Among the entries below, find the line with "5l2 2M0 0l6", then quote it and each following line up to and including the line with "M 178,611 L", and nothing else.

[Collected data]
[Start of Attachment]
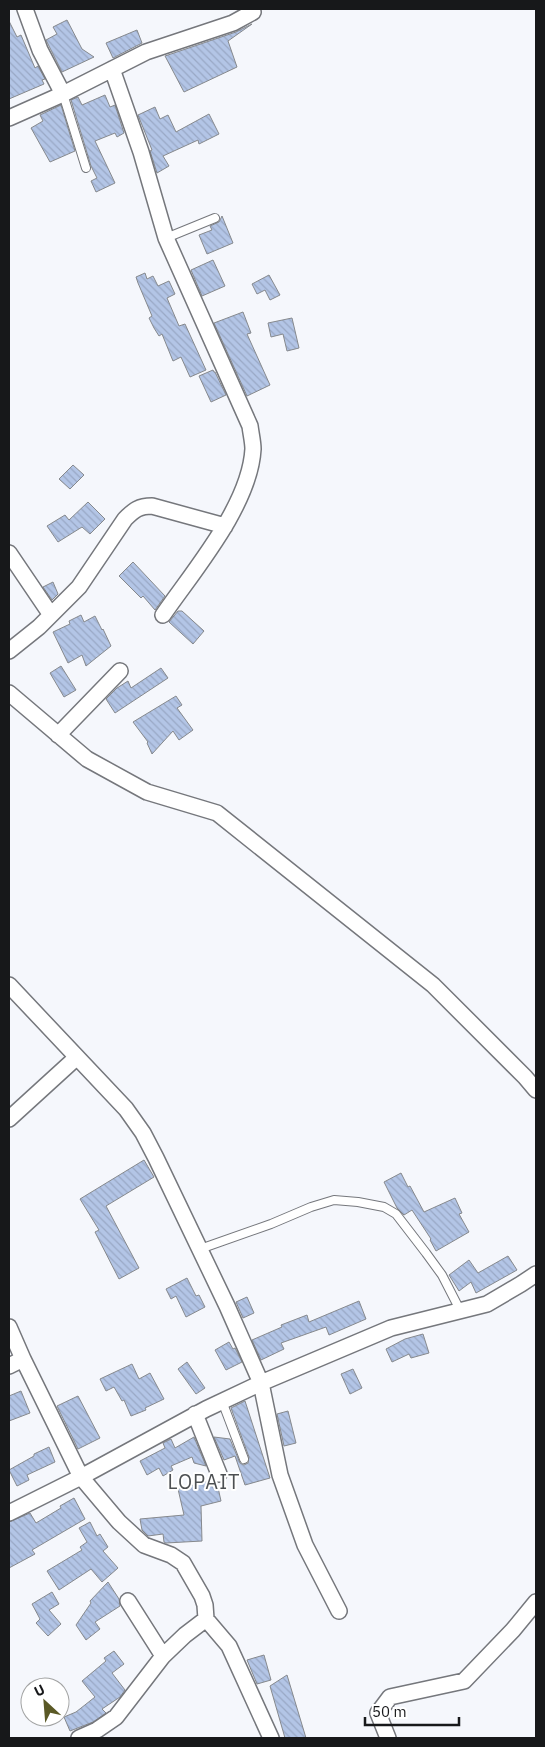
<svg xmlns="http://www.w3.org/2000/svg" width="545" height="1747" font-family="'IBM Plex Sans',sans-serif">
<defs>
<pattern id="building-back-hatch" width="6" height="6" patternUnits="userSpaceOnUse" patternTransform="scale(1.25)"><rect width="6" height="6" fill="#b3c5e6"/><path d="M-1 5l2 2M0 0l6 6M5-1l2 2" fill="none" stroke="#99a8c5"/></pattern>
</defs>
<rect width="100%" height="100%" fill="#f5f7fc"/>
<!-- building -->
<path fill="url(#building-back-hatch)" stroke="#86898d" d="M 67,20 L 82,49 L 94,57 L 62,72 L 46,40 L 57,34 L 53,27 Z
M 9,21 L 17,37 L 21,35 L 35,68 L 38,66 L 45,79 L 42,80 L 44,84 L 9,99 Z
M 252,24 L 228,41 L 237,67 L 184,92 L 165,56 L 236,32 Z
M 137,30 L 142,43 L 113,58 L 106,43 Z
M 105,95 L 110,107 L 115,105 L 124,133 L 117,137 L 115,133 L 95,141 L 115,183 L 96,192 L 91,181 L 97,178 L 91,166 L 71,100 L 78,97 L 82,105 Z
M 61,105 L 75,151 L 50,162 L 31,128 L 43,121 L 40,115 Z
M 155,107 L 160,119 L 168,115 L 176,132 L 209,114 L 219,134 L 199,144 L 198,140 L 163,156 L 169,166 L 157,173 L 150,151 L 152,150 L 138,115 Z
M 222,216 L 233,243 L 207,254 L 199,235 L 212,230 L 210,226 L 219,222 Z
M 213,260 L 225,286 L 202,296 L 191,270 Z
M 145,273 L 147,279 L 153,276 L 158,286 L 169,281 L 175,294 L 167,298 L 179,326 L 185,324 L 206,370 L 190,377 L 181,357 L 173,361 L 162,334 L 159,336 L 154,328 L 149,318 L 152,316 L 138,283 L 136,277 Z
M 269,275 L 280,295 L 270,300 L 265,290 L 257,294 L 252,284 Z
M 243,312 L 251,333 L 247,334 L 270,385 L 247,396 L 214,323 Z
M 292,318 L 299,348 L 287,351 L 283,334 L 271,337 L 268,323 Z
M 213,370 L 214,372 L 215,372 L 226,395 L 211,402 L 199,376 Z
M 73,465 L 84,475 L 70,489 L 59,479 Z
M 88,502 L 105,519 L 90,534 L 82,527 L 58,542 L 47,526 L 65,515 L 69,520 Z
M 133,562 L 165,596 L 155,610 L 143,596 L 141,598 L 119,576 Z
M 53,582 L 58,594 L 52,600 L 43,587 Z
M 178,611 L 182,611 L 204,631 L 193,644 L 169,622 Z
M 81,615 L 84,622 L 95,616 L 102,630 L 103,629 L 111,646 L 86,666 L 82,655 L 68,663 L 53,632 L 70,624 L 69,621 Z
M 61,666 L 76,690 L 64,697 L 50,673 Z
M 161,668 L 168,678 L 115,713 L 106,699 L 117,688 L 128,681 L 131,688 Z
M 176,696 L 182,705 L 177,708 L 193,730 L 179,740 L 173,731 L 152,754 L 147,743 L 148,742 L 133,722 Z
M 144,1160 L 154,1177 L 106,1206 L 139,1268 L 119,1279 L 95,1232 L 99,1230 L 80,1199 Z
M 401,1173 L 408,1187 L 410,1186 L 424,1212 L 455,1198 L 462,1213 L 459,1214 L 469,1232 L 436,1251 L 430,1240 L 431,1239 L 412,1210 L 404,1215 L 397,1208 L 384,1182 Z
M 508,1256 L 517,1270 L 476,1293 L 471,1282 L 459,1291 L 449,1275 L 469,1260 L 478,1273 Z
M 187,1278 L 196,1296 L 199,1295 L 205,1307 L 186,1317 L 176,1296 L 171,1299 L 166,1289 Z
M 247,1297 L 254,1313 L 243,1318 L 236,1302 Z
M 359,1301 L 366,1319 L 329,1335 L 326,1327 L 281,1343 L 284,1349 L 261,1360 L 252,1340 L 282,1327 L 281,1325 L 307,1315 L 309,1322 Z
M 423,1334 L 429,1353 L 411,1358 L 409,1354 L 392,1362 L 386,1349 L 405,1339 Z
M 229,1342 L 233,1349 L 235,1348 L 242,1362 L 226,1370 L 215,1350 Z
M 187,1362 L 205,1388 L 196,1394 L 178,1369 Z
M 132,1364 L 139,1379 L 150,1373 L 164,1399 L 145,1408 L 146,1410 L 131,1416 L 124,1400 L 122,1401 L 114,1387 L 106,1391 L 100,1379 Z
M 353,1369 L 362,1388 L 350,1394 L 341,1374 Z
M 21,1391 L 30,1413 L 9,1421 L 9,1396 Z
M 78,1396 L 100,1438 L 78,1449 L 57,1406 Z
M 245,1401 L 270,1478 L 245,1485 L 235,1456 L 224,1460 L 214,1437 L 230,1439 L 240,1463 L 244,1465 L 248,1463 L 249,1457 L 231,1408 Z
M 288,1411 L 296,1443 L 284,1446 L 277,1414 Z
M 194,1437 L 206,1466 L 194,1463 L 192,1457 L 171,1466 L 173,1470 L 163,1476 L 159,1468 L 147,1475 L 140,1461 L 165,1448 L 163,1443 L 171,1439 L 175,1448 Z
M 49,1447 L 55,1462 L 27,1475 L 29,1480 L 17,1486 L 9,1470 L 34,1456 L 34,1454 Z
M 212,1480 L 217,1483 L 221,1501 L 201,1506 L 202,1541 L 166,1543 L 164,1542 L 163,1534 L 148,1536 L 142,1530 L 140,1519 L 184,1515 L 178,1489 Z
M 74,1498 L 85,1519 L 32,1550 L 35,1554 L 9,1568 L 9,1522 L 30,1513 L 36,1523 L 61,1508 L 60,1506 Z
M 90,1522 L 97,1536 L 100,1534 L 108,1547 L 103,1551 L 118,1568 L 102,1582 L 91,1569 L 59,1590 L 47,1571 L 82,1550 L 80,1547 L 87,1542 L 79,1528 Z
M 108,1582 L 119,1599 L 120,1606 L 95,1622 L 100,1629 L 86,1640 L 76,1625 L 91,1603 L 90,1601 Z
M 52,1592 L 59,1604 L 49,1610 L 61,1624 L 48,1636 L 36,1623 L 40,1619 L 32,1604 Z
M 114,1651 L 124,1664 L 112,1673 L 125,1690 L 120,1697 L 102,1709 L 106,1713 L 93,1722 L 70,1731 L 64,1717 L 76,1712 L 95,1697 L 82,1681 L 106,1661 L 104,1658 Z
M 264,1655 L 271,1680 L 257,1684 L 247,1660 Z
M 287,1675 L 306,1738 L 285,1738 L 270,1686 Z"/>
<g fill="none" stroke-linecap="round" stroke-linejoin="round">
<!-- lane casing -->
<g stroke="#75777c" stroke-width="10">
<path id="lane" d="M 63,94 L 86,168
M 166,238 L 215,218
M 200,1249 L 271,1224 L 311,1207 L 334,1200 L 358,1202 L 384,1207 L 396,1214 L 426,1253 L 442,1275 L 460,1310
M 222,1401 L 244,1459"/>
</g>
<!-- street casing -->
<g stroke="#75777c" stroke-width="18">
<path id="street" d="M 25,9 L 40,50 L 63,94
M 112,69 L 141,152 L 166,238 L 250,426 C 251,434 253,442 253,449 C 250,505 194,570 163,615
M 9,118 L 63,94 L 146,52 L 233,23 L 253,12
M 9,553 L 51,615
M 9,651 L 39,627 L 79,587 L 125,519 C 134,510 139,506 152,506 L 225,526
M 9,693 L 87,759 L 147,792 L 217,813 L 433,985 L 525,1077 L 536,1090
M 58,735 L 120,671
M 9,985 L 126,1109 L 143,1133 L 156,1158 L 227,1306 L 261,1383 L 280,1475 L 305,1545 L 339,1611
M 9,1119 L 77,1057
M 9,1327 L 23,1359
M 9,1366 L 23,1359 L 81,1477 L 119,1522 L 144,1545 L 171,1555 L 183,1563 L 202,1596 L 205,1605 L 206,1619 L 185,1635 L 163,1656 L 116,1717 L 97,1730 L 79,1738
M 195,1414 L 219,1474
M 9,1513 L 81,1477 L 206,1409 L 261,1383 L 391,1328 L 487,1304 L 521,1284 L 536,1274
M 128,1601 L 163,1656
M 206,1619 L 229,1646 L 271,1738
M 388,1738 L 378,1713 L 390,1697 L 464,1681 L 513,1630 L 536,1602"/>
</g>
<!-- lane -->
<use href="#lane" stroke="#fff" stroke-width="8"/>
<!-- street -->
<use href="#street" stroke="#fff" stroke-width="15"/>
</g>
<g text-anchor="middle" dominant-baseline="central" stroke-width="4" stroke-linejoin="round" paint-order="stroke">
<!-- quarter labels -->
<g font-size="20" letter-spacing="1" fill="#4d5053" stroke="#fff">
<text x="204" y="1481">LOPAIT</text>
</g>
</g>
<!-- border -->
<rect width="545" height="1747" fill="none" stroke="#17181a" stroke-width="20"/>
<!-- north arrow -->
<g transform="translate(45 1702) rotate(334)"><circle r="24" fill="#ffffff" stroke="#a2a3a3"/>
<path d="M0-4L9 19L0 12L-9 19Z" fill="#5a5926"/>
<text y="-8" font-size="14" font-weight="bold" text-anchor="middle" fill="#17181a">U</text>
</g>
<!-- scale -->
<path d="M365 1717v8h94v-8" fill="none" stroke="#17181a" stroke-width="2.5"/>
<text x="372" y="1717" font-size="15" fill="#17181a" stroke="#ffffff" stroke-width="4" paint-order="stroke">50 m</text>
</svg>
[End of Attachment]
EXERCISE ANSWER -
<pattern id="building-back-hatch" width="6" height="6" patternUnits="userSpaceOnUse" patternTransform="scale(1.25)"><rect width="6" height="6" fill="#b3c5e6"/><path d="M-1 5l2 2M0 0l6 6M5-1l2 2" fill="none" stroke="#99a8c5"/></pattern>
</defs>
<rect width="100%" height="100%" fill="#f5f7fc"/>
<!-- building -->
<path fill="url(#building-back-hatch)" stroke="#86898d" d="M 67,20 L 82,49 L 94,57 L 62,72 L 46,40 L 57,34 L 53,27 Z
M 9,21 L 17,37 L 21,35 L 35,68 L 38,66 L 45,79 L 42,80 L 44,84 L 9,99 Z
M 252,24 L 228,41 L 237,67 L 184,92 L 165,56 L 236,32 Z
M 137,30 L 142,43 L 113,58 L 106,43 Z
M 105,95 L 110,107 L 115,105 L 124,133 L 117,137 L 115,133 L 95,141 L 115,183 L 96,192 L 91,181 L 97,178 L 91,166 L 71,100 L 78,97 L 82,105 Z
M 61,105 L 75,151 L 50,162 L 31,128 L 43,121 L 40,115 Z
M 155,107 L 160,119 L 168,115 L 176,132 L 209,114 L 219,134 L 199,144 L 198,140 L 163,156 L 169,166 L 157,173 L 150,151 L 152,150 L 138,115 Z
M 222,216 L 233,243 L 207,254 L 199,235 L 212,230 L 210,226 L 219,222 Z
M 213,260 L 225,286 L 202,296 L 191,270 Z
M 145,273 L 147,279 L 153,276 L 158,286 L 169,281 L 175,294 L 167,298 L 179,326 L 185,324 L 206,370 L 190,377 L 181,357 L 173,361 L 162,334 L 159,336 L 154,328 L 149,318 L 152,316 L 138,283 L 136,277 Z
M 269,275 L 280,295 L 270,300 L 265,290 L 257,294 L 252,284 Z
M 243,312 L 251,333 L 247,334 L 270,385 L 247,396 L 214,323 Z
M 292,318 L 299,348 L 287,351 L 283,334 L 271,337 L 268,323 Z
M 213,370 L 214,372 L 215,372 L 226,395 L 211,402 L 199,376 Z
M 73,465 L 84,475 L 70,489 L 59,479 Z
M 88,502 L 105,519 L 90,534 L 82,527 L 58,542 L 47,526 L 65,515 L 69,520 Z
M 133,562 L 165,596 L 155,610 L 143,596 L 141,598 L 119,576 Z
M 53,582 L 58,594 L 52,600 L 43,587 Z
M 178,611 L 182,611 L 204,631 L 193,644 L 169,622 Z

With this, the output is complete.